Sayfa alıntısı:
○ ○ ○ ○ ○ ○ ○
13 Aralık 2012 Perşembe

Özal’ı da aşan kuşku... Güneri Cıvaoğlu


8. Cumhurbaşkanı Turgut Özal “zehirlenerek öldürüldü mü?”
Adli Tıp raporuna göre Özal’dan alınan parçalarda çeşitli zehirler bulunmuş.
Yani...
“Zehir” var.
Ama...
Adli Tıp “zehirlenerek öldürüldü” gibi “kesin” kanaate varamamış.
O halde...
Düz mantıkla “Özal’ın zehirlendiği” söylenebilir.
Ölüm nedeni olmasa bile, ortada bir “zehirlenme” gerçeği var.
Yargı “nasıl öldü/zehirlendi mi” sorusunda bir netlik olmasa da sırf bu “dokularında çeşitli zehirlerin bulunduğu” tespitini araştırmalı.
Türkiye’nin cumhurbaşkanının bedeninde yıllar sonra hala kalabilmiş olan zehirlerin arkasında ne olduğunu bulmalıdır.
“Zehir” siyasetin tarihinde hep varolmuştur.
Filistin lideri Yasser Arafat’ın da zehirlenerek öldürüldüğü iddiaları yakın tarihin misalidir.
Turgut Özal zehirlenmişse, böyle bir tehlike Cumhurbaşkanı Gül ve devletin doruğundaki diğer isimler için de -Allah korusun- var demektir.
Umberto Eco’nun kitabında yüzyıllar öncesinin kutsal kitapları için bir “sır yöntem” anlatılır.
Kutsal kitapları yetkisiz kişilerin okuması ve sırların böylece bilinmesi ihtimaline karşı her sayfada kağıt dokularına zehir sürülmüştür.
Sayfaları çeviren parmaklar ağıza götürüldüğünde güçlü zehir yüzünden zehirlenir ve ölürler.
İzinsiz ve yetkisiz meraklılar esrarengiz şekilde ölürler.
Küresel bir gerçek olan “zehirle suikaste” karşı tavır alınmalıdır.
Hem de çok ciddi ve kararlı olarak.

GÜL’ÜN DİKENİ

Cumhurbaşkanı Gül’ün kendisine bağlı Devlet Denetleme Kurulu’nu görevlendirmesi ve “Özal zehirlenerek öldürüldü” iddialarının polis, Adli Tıp ve savcı üçgeninin kurulması önemlidir.
Gül’ün konuya el atışı duyarlı ve sorumlu bir davranıştır.
Gül’ün dikeni birilerinin parmağını belki de kanatacak.
Devamı da yargıda görülmelidir.
Gerçi...
Zehirlerin mezarda topraktan sızmalarla Özal’ın bedenine geçtiği de teorik olarak mümkün.
Ama...
Bunun da inandırıcı ve kesin bilimsel verilerle desteklenmesi gerekiyor.
O halde savcıdan beklenti bu alanı da kapsıyor.
Olay gölgede ve kuşku ikliminde bırakılarak geçiştirilemez.
○ ○ ○ ○ ○ ○ ○
Gösterilen malzeme:
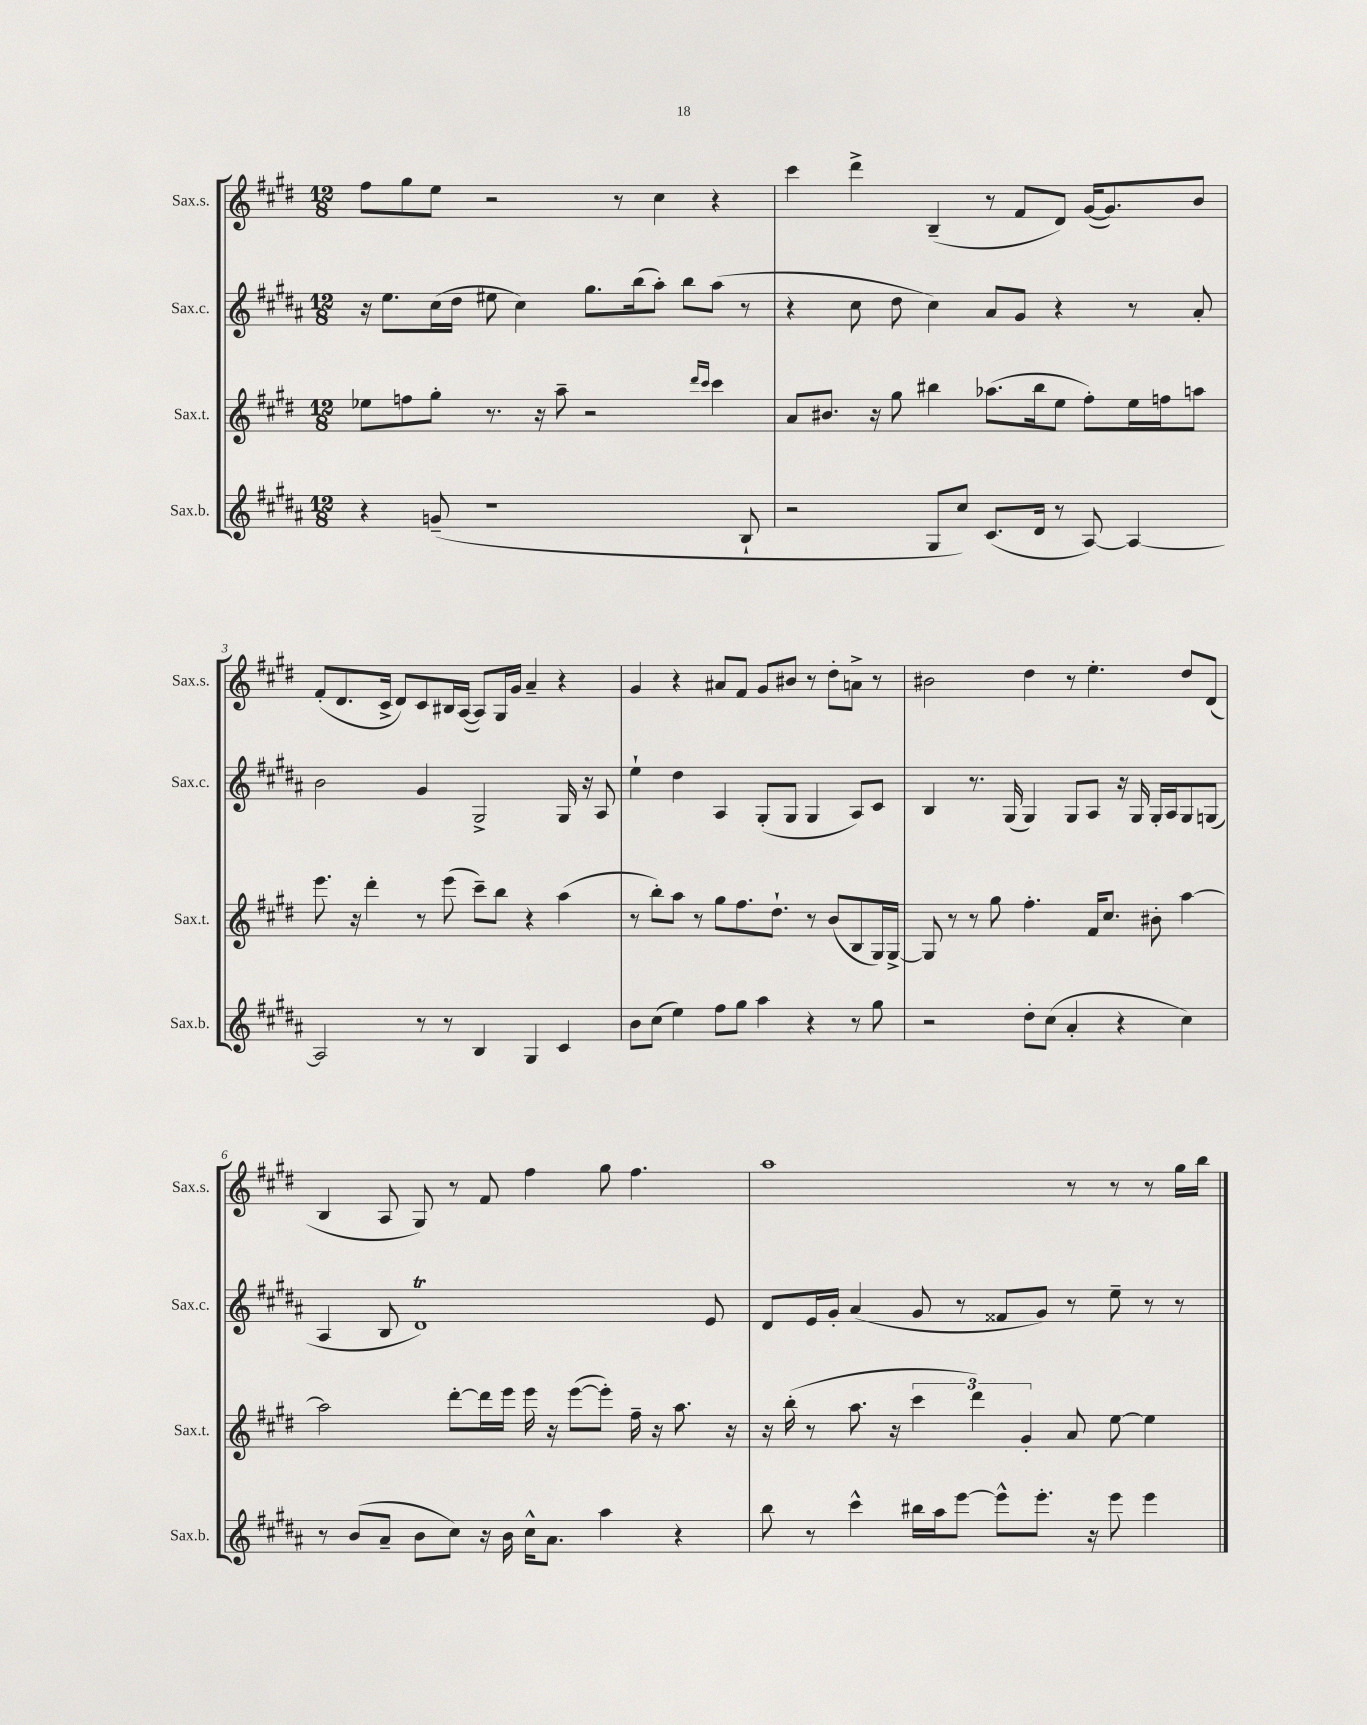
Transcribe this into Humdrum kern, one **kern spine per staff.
○ ○ ○ ○ ○ ○ ○
Verilen görev 1: Özal'ın ölümüne dair yazıya göre Cumhurbaşkanı Gül hangi kurulu görevlendirmiştir?
Verilen görev 2: Özal'ın ölümüne dair yazıyı son cümlesinden sonra devam ettirin.

Nihai yanıt 1: Gül, kendisine bağlı Devlet Denetleme Kurulu'nu görevlendirmiştir.

Nihai yanıt 2:
Dönemin Sağlık Bakanı, Özal’ın yere yığılmasından sonra bir sedyeye bile konulmadan “karga tulumba” götürülüşüne, tahsis edilen iki tam donanımlı ambulansın kullanılmamış olmasına, hastaneye gecikerek götürülmesine, o sırada Köşk’te bir hekimin olmamasına da dikkat çekti.
Bu görev kusurları da yargının konusudur.
Araştırıl-malı ve hükme bağlanma-lıdır.
Turgut Özal’ın daha önce Kartal Demirağ tarafından tabancayla öldürülmek istenmesi, “zehirleyerek öldürme” ihtimalinin ciddiye alınması gerektiğine karinedir.

ÖZAL’DAN KİMLER RAHATSIZDI?

Ne sebepledir bilinmez ama birilerinin merhum Özal’dan rahatsız oldukları anlaşılıyor.
Daha yakın tarihlerde doruktakilerden birinin daha zehirlenmek istendiği ve aşçının sorumlu tutulduğu iddialarını dinlemiştim.
Hem de oldukça güvenilir bir kaynaktan.
Savcının yapacağı açıklamada bildireceği karar önemlidir.
“Bilimsel kurgu romanı” değil.
Ciddiye alınması gereken bir suikast kalkışımı kuşkusundan söz ediyoruz.
Turgut Özal yaşasaydı 10-15 gün sonra cumhurbaşkanlığından istifa edecekti.
Yeni bir siyasi parti kurup meydanlara inecekti.
İktidara gelmeyi planlamıştı.
Başta “Kürt sorunu” olmak üzere yapacaklarının dosyaları hazırdı.
Bunları Özal’ın en yakınında olanlardan dinlemiştim.
Hepsi aynı şeyi söylüyordu.
Yoksa...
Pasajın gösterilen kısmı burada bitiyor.